We’re not there yet.
It’s a familiar refrain when it comes to the “Big Low” discussion. In the simplest possible terms: Equities will only trough when most investors believe rate cuts from the Fed are likely.
Unfortunately in that regard, only a third of participants in the November vintage of BofA’s closely watched Global Fund Manager survey currently predict lower short rates. Historically, that percentage is closer to two thirds around prior “Big Lows.”
Asked what’s most likely to prompt a Fed pivot, panelists said PCE below 4%. We’ve got “a ways to go” on that front, as sundry policymakers are now fond of putting it. Indeed, the overshoot alone is still around four percentage points (figure below).
Suffice to say “average inflation-targeting” was a resounding success, to employ the obvious (and tired) joke.
Based on October CPI and, as of Tuesday, PPI, I suppose you can reasonably expect the next PCE prints to be benign, at least relative to consensus. For what it’s worth (which is not nothin’, by the way), the Cleveland Fed’s inflation nowcast suggests PCE and core PCE will print 6% and 5%, respectively, for October when the data is released later this month.
Getting back to 4% PCE is, I suppose, possible in the first half of 2023. Again, that’s the level fund managers believe is consistent with a pivot of some kind. The same respondents to BofA’s poll expect peak Fed funds around 5% in Q2. Terminal rate pricing was around 4.90% on Tuesday following the soft PPI data, and markets still price rate cuts for the back half of 2023.

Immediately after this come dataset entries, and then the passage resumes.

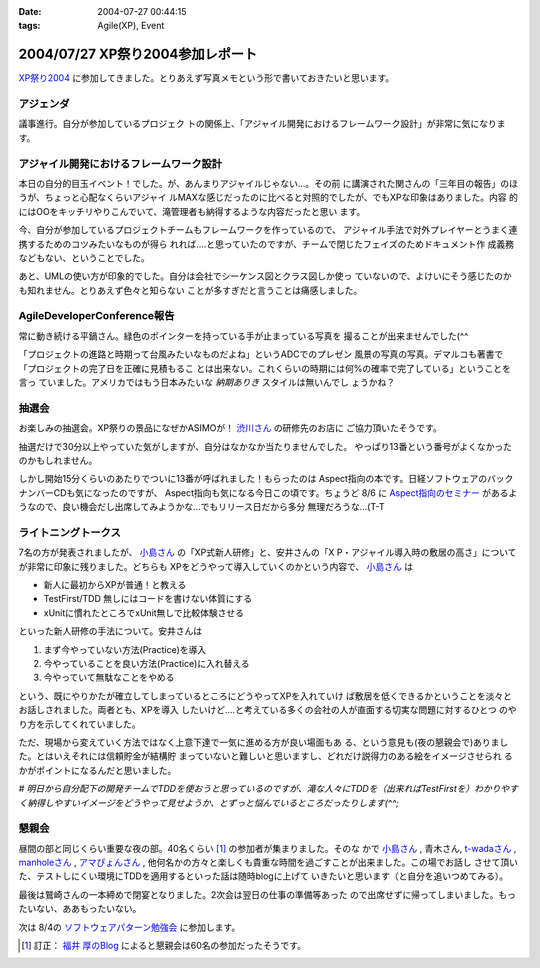 :date: 2004-07-27 00:44:15
:tags: Agile(XP), Event

=================================
2004/07/27 XP祭り2004参加レポート
=================================

XP祭り2004_ に参加してきました。とりあえず写真メモという形で書いておきたいと思います。

アジェンダ
-----------
議事進行。自分が参加しているプロジェク
トの関係上、「アジャイル開発におけるフレームワーク設計」が非常に気になります。

|XP祭り2004 アジェンダ|


.. _XP祭り2004: http://www.xpjug.org/event/20040726maturi/regist
.. |XP祭り2004 アジェンダ|       image:: xpfesta2004_ajenda
 


.. :extend type: text/plain
.. :extend:

アジャイル開発におけるフレームワーク設計
------------------------------------------

本日の自分的目玉イベント！でした。が、あんまりアジャイルじゃない...。その前
に講演された関さんの「三年目の報告」のほうが、ちょっと心配なくらいアジャイ
ルMAXな感じだったのに比べると対照的でしたが、でもXPな印象はありました。内容
的にはOOをキッチリやりこんでいて、滝管理者も納得するような内容だったと思い
ます。

今、自分が参加しているプロジェクトチームもフレームワークを作っているので、
アジャイル手法で対外プレイヤーとうまく連携するためのコツみたいなものが得ら
れれば‥‥と思っていたのですが、チームで閉じたフェイズのためドキュメント作
成義務などもない、ということでした。

あと、UMLの使い方が印象的でした。自分は会社でシーケンス図とクラス図しか使っ
ていないので、よけいにそう感じたのかも知れません。とりあえず色々と知らない
ことが多すぎだと言うことは痛感しました。


AgileDeveloperConference報告
----------------------------
常に動き続ける平鍋さん。緑色のポインターを持っている手が止まっている写真を
撮ることが出来ませんでした(^^

|常に動き続ける平鍋さん|

「プロジェクトの進路と時期って台風みたいなものだよね」というADCでのプレゼン
風景の写真の写真。デマルコも著書で「プロジェクトの完了日を正確に見積もるこ
とは出来ない。これくらいの時期には何%の確率で完了している」ということを言っ
ていました。アメリカではもう日本みたいな *納期ありき* スタイルは無いんでし
ょうかね？

|プロジェクトの進路と時期って台風みたいなものだよね| 

抽選会
-------
お楽しみの抽選会。XP祭りの景品になぜかASIMOが！ 渋川さん_ の研修先のお店に
ご協力頂いたそうです。

|XP祭りの景品になぜかASIMOが| 

抽選だけで30分以上やっていた気がしますが、自分はなかなか当たりませんでした。
やっぱり13番という番号がよくなかったのかもしれません。

|景品をもらう人々| 

しかし開始15分くらいのあたりでついに13番が呼ばれました！もらったのは 
Aspect指向の本です。日経ソフトウェアのバックナンバーCDも気になったのですが、
Aspect指向も気になる今日この頃です。ちょうど 8/6 に Aspect指向のセミナー_ 
があるようなので、良い機会だし出席してみようかな...でもリリース日だから多分
無理だろうな...(T-T

|私ももらいました！| 


ライトニングトークス
---------------------

7名の方が発表されましたが、 小島さん_ の「XP式新人研修」と、安井さんの「X
P・アジャイル導入時の敷居の高さ」についてが非常に印象に残りました。どちらも
XPをどうやって導入していくのかという内容で、 小島さん_ は

- 新人に最初からXPが普通！と教える
- TestFirst/TDD 無しにはコードを書けない体質にする
- xUnitに慣れたところでxUnit無しで比較体験させる

といった新人研修の手法について。安井さんは

1. まず今やっていない方法(Practice)を導入
2. 今やっていることを良い方法(Practice)に入れ替える
3. 今やっていて無駄なことをやめる

という、既にやりかたが確立してしまっているところにどうやってXPを入れていけ
ば敷居を低くできるかということを淡々とお話しされました。両者とも、XPを導入
したいけど‥‥と考えている多くの会社の人が直面する切実な問題に対するひとつ
のやり方を示してくれていました。

ただ、現場から変えていく方法ではなく上意下達で一気に進める方が良い場面もあ
る、という意見も(夜の懇親会で)ありました。とはいえそれには信頼貯金が結構貯
まっていないと難しいと思いますし、どれだけ説得力のある絵をイメージさせられ
るかがポイントになるんだと思いました。

*# 明日から自分配下の開発チームでTDDを使おうと思っているのですが、滝な人々にTDDを（出来ればTestFirstを）わかりやすく納得しやすいイメージをどうやって見せようか、とずっと悩んでいるところだったりします(^^;*


懇親会
-------

昼間の部と同じくらい重要な夜の部。40名くらい [1]_ の参加者が集まりました。そのな
かで 小島さん_ , 青木さん, t-wadaさん_ , manholeさん_ , アマぴょんさん_ , 
他何名かの方々と楽しくも貴重な時間を過ごすことが出来ました。この場でお話し
させて頂いた、テストしにくい環境にTDDを適用するといった話は随時blogに上げて
いきたいと思います（と自分を追いつめてみる）。

|鷲崎さんの一本締め| 

最後は鷲崎さんの一本締めで閉宴となりました。2次会は翌日の仕事の準備等あった
ので出席せずに帰ってしまいました。もったいない、ああもったいない。

次は 8/4の ソフトウェアパターン勉強会_ に参加します。

.. |常に動き続ける平鍋さん|      image:: xpfesta2004_hiranabe
.. |プロジェクトの進路と時期って台風みたいなものだよね| image:: xpfesta2004_hurricane
.. |XP祭りの景品になぜかASIMOが| image:: xpfesta2004_asimo
.. |景品をもらう人々|            image:: xpfesta2004_present
.. |私ももらいました！|          image:: xpfesta2004_aspectj
.. |鷲崎さんの一本締め|          image:: xpfesta2004_closing

.. _渋川さん: http://www.shibu.jp/
.. _小島さん: http://d.hatena.ne.jp/Fujiwo
.. _t-wadaさん: http://d.hatena.ne.jp/t-wada
.. _manholeさん: http://d.hatena.ne.jp/manhole
.. _アマぴょんさん: http://d.hatena.ne.jp/amapyon

.. _Aspect指向のセミナー: http://www.javadeveloper.jp/entryforms/sheet.jsp?src=a20040806aspect
.. _ソフトウェアパターン勉強会: http://patterns-wg.fuka.info.waseda.ac.jp/study/7th.html

.. [1] 訂正： `福井 厚のBlog`_ によると懇親会は60名の参加だったそうです。

.. _`福井 厚のBlog`: http://blogs.users.gr.jp/fukui/archive/2004/07/27/3979.aspx



.. :comments:
.. :comment id: 2005-11-28.4370973809
.. :title: Re: XP祭り2004参加レポート
.. :author: 福井 厚
.. :date: 2004-07-28 17:19:12
.. :email: 
.. :url: http://blogs.users.gr.jp/fukui/
.. :body:
.. 福井＠XPJUGスタッフです、こんにちは。
.. レポート楽しく拝見させて頂きました。
.. 
.. 懇親会では幹事を担当させて頂きましたが、最終的には予定参加人数を超えるほど多くの人に参加して頂き、とても盛り上がった楽しい懇親会でした。(^^)
.. 
.. 
.. 
.. :comments:
.. :comment id: 2005-11-28.4372144272
.. :title: Re: XP祭り2004参加レポート
.. :author: 清水川
.. :date: 2004-07-29 23:27:09
.. :email: taka@freia.jp
.. :url: 
.. :body:
.. 参加してたくさんの人と会話をすることで良い影響を受けると、また参加したくなりますね。現在、ポジティブスパイラル進行中です！（懇親会中毒？）
.. 
.. 
.. 
.. :comments:
.. :comment id: 2005-11-28.4373285698
.. :title: Re: XP祭り2004参加レポート
.. :author: 小島＠福井コンピュータ
.. :date: 2004-07-30 18:41:13
.. :email: f_kojima@fukuicompu.co.jp
.. :url: http://www.shos.info/
.. :body:
.. 懇親会は楽しかったですね．
.. 色々な人と，アジャイル周辺のお話をお腹いっぱいしました．
.. 
.. 二次会もすごい良かったですよー．
.. 
.. 
.. 
.. :comments:
.. :comment id: 2005-11-28.4374464245
.. :title: Re: XP祭り2004参加レポート
.. :author: 清水川
.. :date: 2004-07-30 19:21:16
.. :email: taka@freia.jp
.. :url: 
.. :body:
.. > 二次会もすごい良かったですよー．
.. 
.. (&gt;_&lt;)クゥ～～
.. 
.. 次こそは最後まで参加！します！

The figure (above) shows the disparity between expectations for lower inflation and those for lower short rates. Apparently, the “higher for longer” narrative is resonating at least a little bit.
Until short rate expectations suggest a majority believe rates will be lower in the year ahead, we’re “not there yet” vis-à-vis the bear market low for equities.
Speaking of equities, FMS participants’ Underweight in stocks was two standard deviations this month, the same as their Overweight in cash. Sentiment, BofA’s Michael Hartnett remarked, is “still uber-bearish.”